We have added a sentence to the Methods section to justify the applied correction. Furthermore, to illustrate the impact of misalignment and its correction on cortical sensitivity maps, we have included an additional figure in the Appendix section showcasing the effect of applying the correction to improve mapping of the artificial scotoma.
“We initially observed inaccuracies between the template and individual retinotopy eccentricity estimates which led to substantial distortions in cortical visual field maps due to cortical magnification – especially in peripheral locations (see Figure A4 in Appendix section).”
R3-Recommendation 16: L532: The age and mutation type of the patient are already reported in the Methods. In general, many Methods and Discussion statements are embedded within the Results section.
AR-R3-Recommendation 16: We are aware that it is a stylistic choice to remind of method in the results and foreshadow discussion.
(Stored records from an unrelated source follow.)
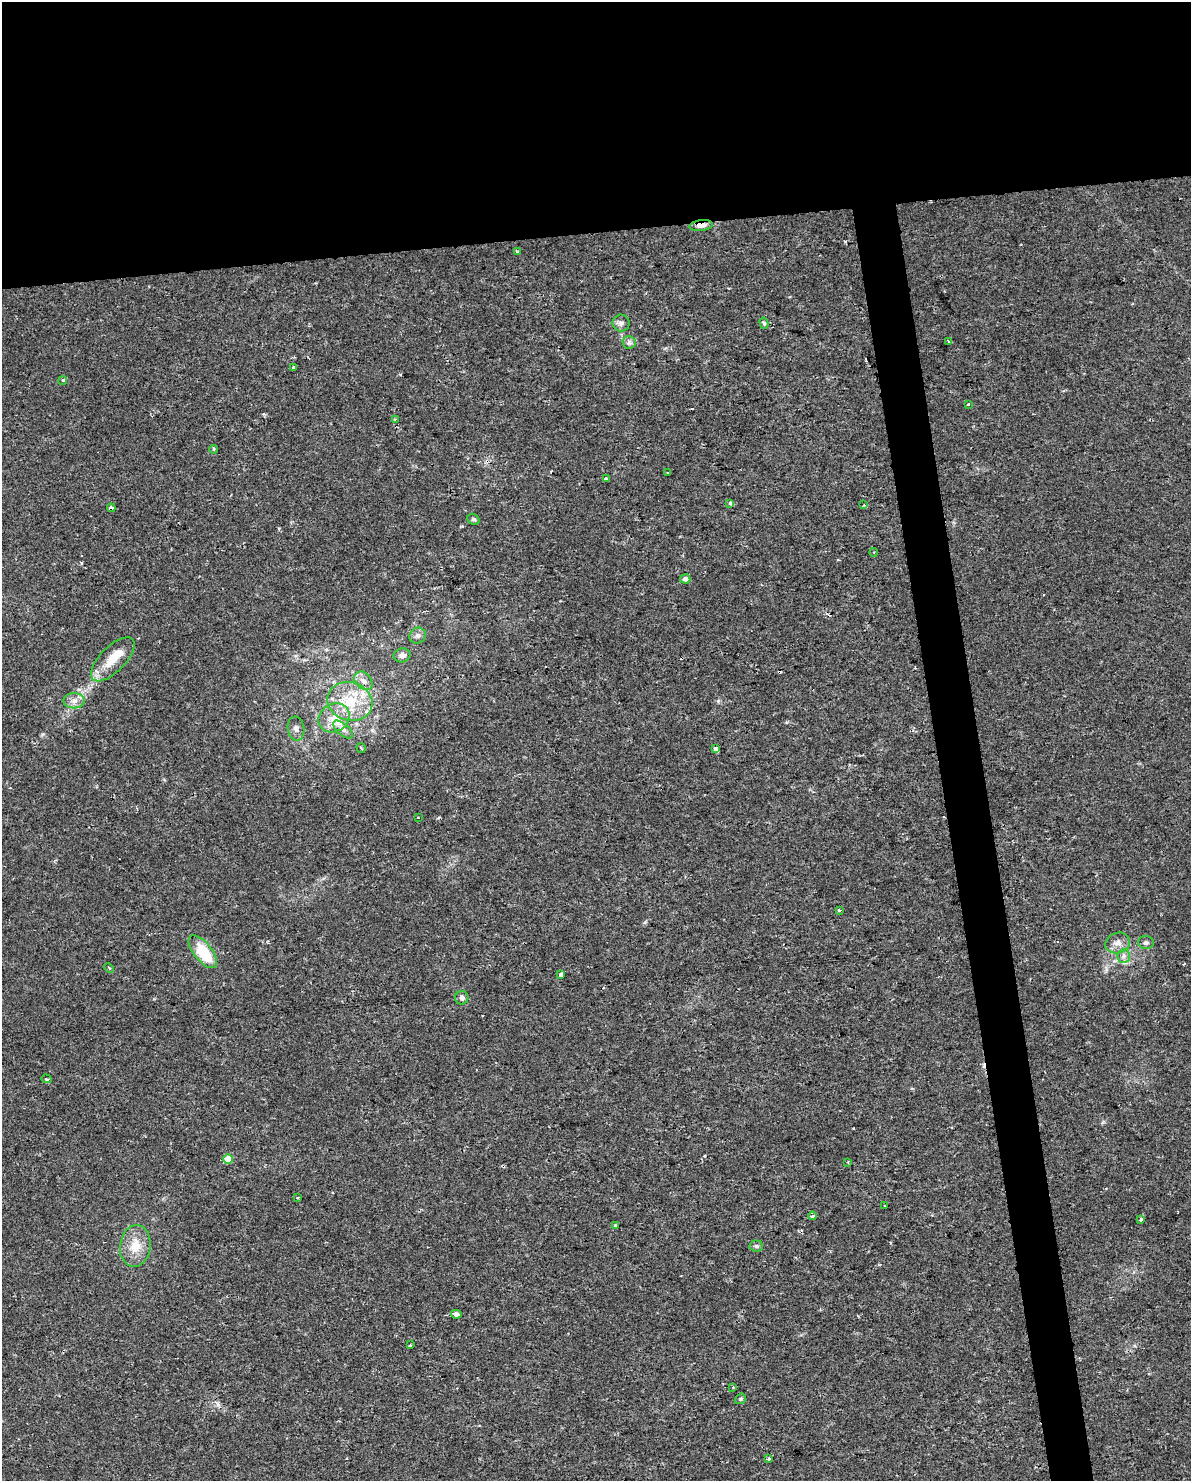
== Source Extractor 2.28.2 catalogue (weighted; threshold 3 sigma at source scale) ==
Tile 2 of 4 x 3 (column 2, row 1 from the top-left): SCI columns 1189-2377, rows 3020-4498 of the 4754 x 4517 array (HDU 1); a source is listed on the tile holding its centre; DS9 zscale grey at full resolution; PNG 1193 x 1483 px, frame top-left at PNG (2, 2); each listed source drawn as its Kron ellipse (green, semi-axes under 4 px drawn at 4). Shown black and unused: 19% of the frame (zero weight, under 2 of 3 exposures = <1% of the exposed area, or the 3 px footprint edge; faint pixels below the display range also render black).
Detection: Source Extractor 2.28.2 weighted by HDU 2 'WHT'; one run over the whole footprint, this tile lists its part. Background 0.00454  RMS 0.0028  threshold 0.0125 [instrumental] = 3 sigma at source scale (4.5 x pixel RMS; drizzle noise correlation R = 1.50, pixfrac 1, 0.0396/0.0396 arcsec/px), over >= 5 px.
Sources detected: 64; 1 inside a brighter object's white glare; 6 cosmic-ray / hot-pixel residue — neither listed nor drawn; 3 inside a brighter listed object's ellipse — not listed separately; the other 54 listed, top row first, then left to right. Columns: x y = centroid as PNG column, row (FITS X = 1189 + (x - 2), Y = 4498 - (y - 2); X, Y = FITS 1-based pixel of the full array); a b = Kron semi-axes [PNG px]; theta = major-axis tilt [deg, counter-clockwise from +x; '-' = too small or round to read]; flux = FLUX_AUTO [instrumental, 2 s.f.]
We chose this approach to support the interpretability of the results for less specialist readers.
R3-Recommendation 17: L636: Did the authors consider other options for estimating pRF parameters based on anatomical features, like Ribeiro et al. (2021;https://github.com/felenitaribeiro/deepRetinotopy_TheToolbox).
AR-R3-Recommendation 17: We agree that alternative approaches to estimating pRF parameters based on anatomical features, such as the DeepRetinotopy method proposed by Ribeiro et al. (2021), are promising and worth exploring. In this study, we used the Benson atlas as a starting point, along with an adjustment of eccentricity estimates based on cortical magnification. Future work could compare the performance of different retinotopic template fitting approaches, including deep learning-based methods, to further improve anatomical alignment and functional predictions.
“Further enhancing the alignment between retinotopic template atlases and individual retinotopic tuning could improve this approach further, for example, by integrating them with functional measures using Bayesian methods (Benson & Winawer, 2018). In parallel, geometric deep learning frameworks such as DeepRetinotopy (Ribeiro et al., 2021) could also offer anatomy-driven predictions from structural MRI, and combining these strategies may yield more accurate and generalizable retinotopic reconstructions.”
R3-Recommendation 18: Figure A4: This figure brings up a very important point, namely, whether small eye movements reduce the accuracy of pRF and contrast sensitivity estimates. However, these experiments and results are not reported in the manuscript. I would prefer the authors to add all necessary Methods and Results, or at least not leave this Figure unexplained.
AR-R3-Recommendation 18: We thank the reviewer for highlighting the importance of this figure. To address this point, we collected additional data and have revised the manuscript to include a dedicated section on the effects of eye movements, with corresponding updates in the Abstract, Methods, Results, and Discussion.